Imagine a vibration generator is attached to a stretched string. Will the frequency of the vibration generator be equal to the frequency of the waves produced in the stretched string?

Also, a similar follow up question, imagine I have a tuning fork of a specific frequency forming sound waves in an air column. Will the frequency of that tuning fork be the same as the frequency of the sound waves in the air column? Or will they be different?

Some people have said the frequencies of the waves of the string/of the sound waves will be equal to the vibration generator/tuning fork, respectively. But this doesn't make sense, because the frequency of standing waves changes with temperature.
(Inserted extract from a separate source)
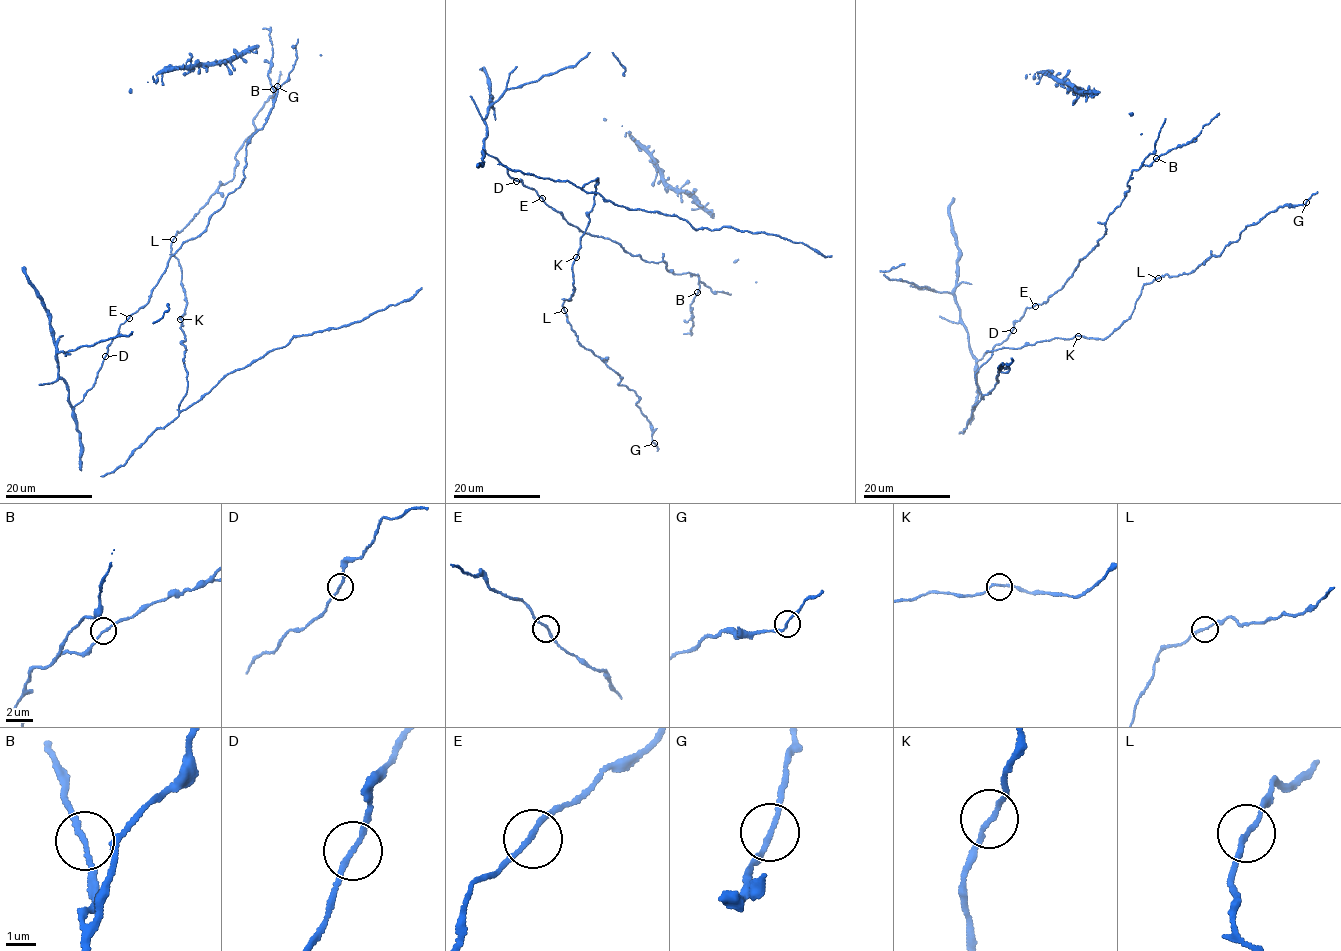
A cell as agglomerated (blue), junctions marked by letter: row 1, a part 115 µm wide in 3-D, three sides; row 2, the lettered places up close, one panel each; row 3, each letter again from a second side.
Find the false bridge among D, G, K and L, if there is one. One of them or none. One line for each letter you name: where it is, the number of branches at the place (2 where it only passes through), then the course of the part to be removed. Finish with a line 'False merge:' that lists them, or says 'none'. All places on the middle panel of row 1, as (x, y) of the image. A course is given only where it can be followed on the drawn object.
False merge: none

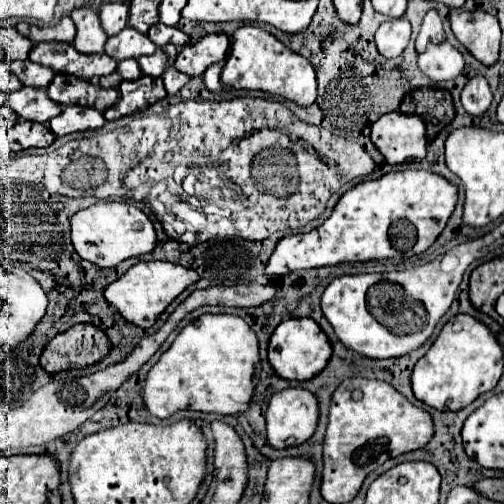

So if the temperature changes, won't the frequency of the standing waves also change, and thus become different from the frequency of the tuning fork/vibration generator? What am I getting wrong here?

Simple answers would be very appreciated, as I am only in Grade 11, and we do not need to go into excessive details about this topic in our syllabus.

Answer 1

The string vibrates with the frequency of the generator, for any frequency of the generator. Standing waves are formed only for a specific set of frequencies. If you vibrate the string and slowly increase the frequency, you will see that the string vibrates all the time but for some specific values of the frequency the specific patterns of standing waves (with nodes and antinodes) will form and then dissapear as the frequency is increased further and then at a higher frequency another pattern forms (with moe nodes). The frequencies at which standing waves are observed depend on the string properties (length, tension, thickness) and may depend on temperatue as well. You may have seen these called the fundamental frequency and the harmonics. Another ptoperty of these frequenies is that the transfer of energy from the generatot to the string. The amplitude of vibration is relatively small when the frequency is not one of the harmonics and inceases near the harmonics. Buu the vibration frequency is the same as the frequency of the generator for all frequencies. If you like to read more, this is an example of what is called "forced vibrations".

Answer 2

The frequencies of waves in the string and the air column will be the frequencies of the vibration generator and the tuning fork. But the waves will be of significant amplitude only when the generator or the fork is the same as a natural frequency of the string or column.

These natural frequencies are given by $f_n= nv_t/2L$, $f_n=v_l(2n+1)/4L$, ($n = 1, 2, 3 ...)$in which $v_t$ is the speed of transverse waves on the string and $v_l$ is the speed of longitudinal waves in air. [The air column is assumed to be a pipe open at one end and closed at the other.] It is these natural frequencies which are somewhat temperature-dependent because $v_t$ and $v_l$ are temperature-dependent. And the frequency of the vibration generator has to be set, or the frequency of the fork has to be chosen, so as to match the natural frequency of the string or column in order to ge the maximum amplitude of standing wave.